I may have come across a classic race-condition and need advice how to resolve this please.
VpnProfileTable = sqlalchemy.Table(
"vpn_profile",
metadata,
Column("id", Integer, primary_key=True),
Column("profile", Text(), nullable=False),
Column("server_id", ForeignKey("server.id"), nullable=False, index=True),
Column("device_id", ForeignKey("device.id"), nullable=True, index=True),
)
I have a VPN Profile table that can be assigned to a device at a time. A profile should never be assigned to more than one device.
- With the query here I ensure that only the unused profiles without a device id are returned.
- Then I fetch the profiles all and randomly pick one. Then I update the database table to indicate that the chosen profile is now assigned to a device and should not be given to somebody else.
However I believe between obtaining and updating the record a race condition is happening and I end up sometimes having two users getting the same profile.
async def get_next_vpn_profile(
self, server_id: str, device_id: str
) -> Optional[str]:
query = (
VpnProfileTable.select()
.where(VpnProfileTable.c.server_id == server_id)
.where(VpnProfileTable.c.device_id == None)
)
async with engine.begin() as conn:
records = (await conn.execute(query)).fetchall()
profiles = []
if records and len(records) > 0:
profiles = [VpnProfile.parse_obj(i) for i in records]
if profiles:
profile: VpnProfile = random.choice(profiles)
query = (
VpnProfileTable.update()
.where(VpnProfileTable.c.id == profile.id)

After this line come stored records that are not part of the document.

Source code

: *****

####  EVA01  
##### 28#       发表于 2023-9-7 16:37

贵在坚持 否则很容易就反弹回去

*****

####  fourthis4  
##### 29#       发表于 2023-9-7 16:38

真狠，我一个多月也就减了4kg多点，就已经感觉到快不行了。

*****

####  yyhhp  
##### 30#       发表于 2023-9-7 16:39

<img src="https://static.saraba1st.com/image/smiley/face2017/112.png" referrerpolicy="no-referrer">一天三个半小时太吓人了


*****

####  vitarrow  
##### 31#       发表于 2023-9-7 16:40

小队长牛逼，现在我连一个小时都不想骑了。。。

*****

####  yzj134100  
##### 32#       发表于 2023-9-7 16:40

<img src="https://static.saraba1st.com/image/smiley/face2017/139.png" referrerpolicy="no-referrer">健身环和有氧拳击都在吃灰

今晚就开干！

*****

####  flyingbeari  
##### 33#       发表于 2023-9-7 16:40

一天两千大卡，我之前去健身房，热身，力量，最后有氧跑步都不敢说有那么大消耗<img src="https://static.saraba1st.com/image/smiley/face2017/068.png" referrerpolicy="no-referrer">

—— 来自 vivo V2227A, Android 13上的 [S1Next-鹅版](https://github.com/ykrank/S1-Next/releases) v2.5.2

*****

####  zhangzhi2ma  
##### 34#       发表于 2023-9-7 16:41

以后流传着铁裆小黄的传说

.values(device_id=device_id)
)
await conn.execute(query)
return profile.profile
else:
return None
What can I do that this block of code can only be served to one request across all incoming requests to avoid this? (App runs on Gunicorn/Uvicorn)? Or is there a better way? I'm thinking of singleton / semaphores, but can't get my head around it.
UPDATE
As Marat has mentioned in the comments, I believe the best approach would be to use locking at the database level. I'm using Postgres, so I'm not sure if I need nowait=True
inside with_for_update()
.
async with engine.begin() as conn:
query = (
VpnProfileTable.select()
.where(
VpnProfileTable.c.device_id == None,
)
.with_for_update()
)
record = (await conn.execute(query)).first()
if record:
query = (
VpnProfileTable.update()
.where(VpnProfileTable.c.id == record.id)
.values(device_id=device_id)
)
await conn.execute(query)
await conn.commit()
To summarise, I believe this gets the first available vpn profile without any device_id, locks it, so that hopefully other processes wait here until the row can be read again.
Then within the same transaction I'm setting the obtained vpn profile to the given device_id and commit the changes. (Not sure if I need to commit, if there is already a with engine.begin()
statement. It should happen automatically.
I can't think of a way to write unit tests for this scenario, so I hope someone can validate this. Is .with_for_update()
enough to make other processes wait when they try to run the same select statement?
Because if they wait they won't get the same row, since it's already assigned to another device_id, which is exactly what I need.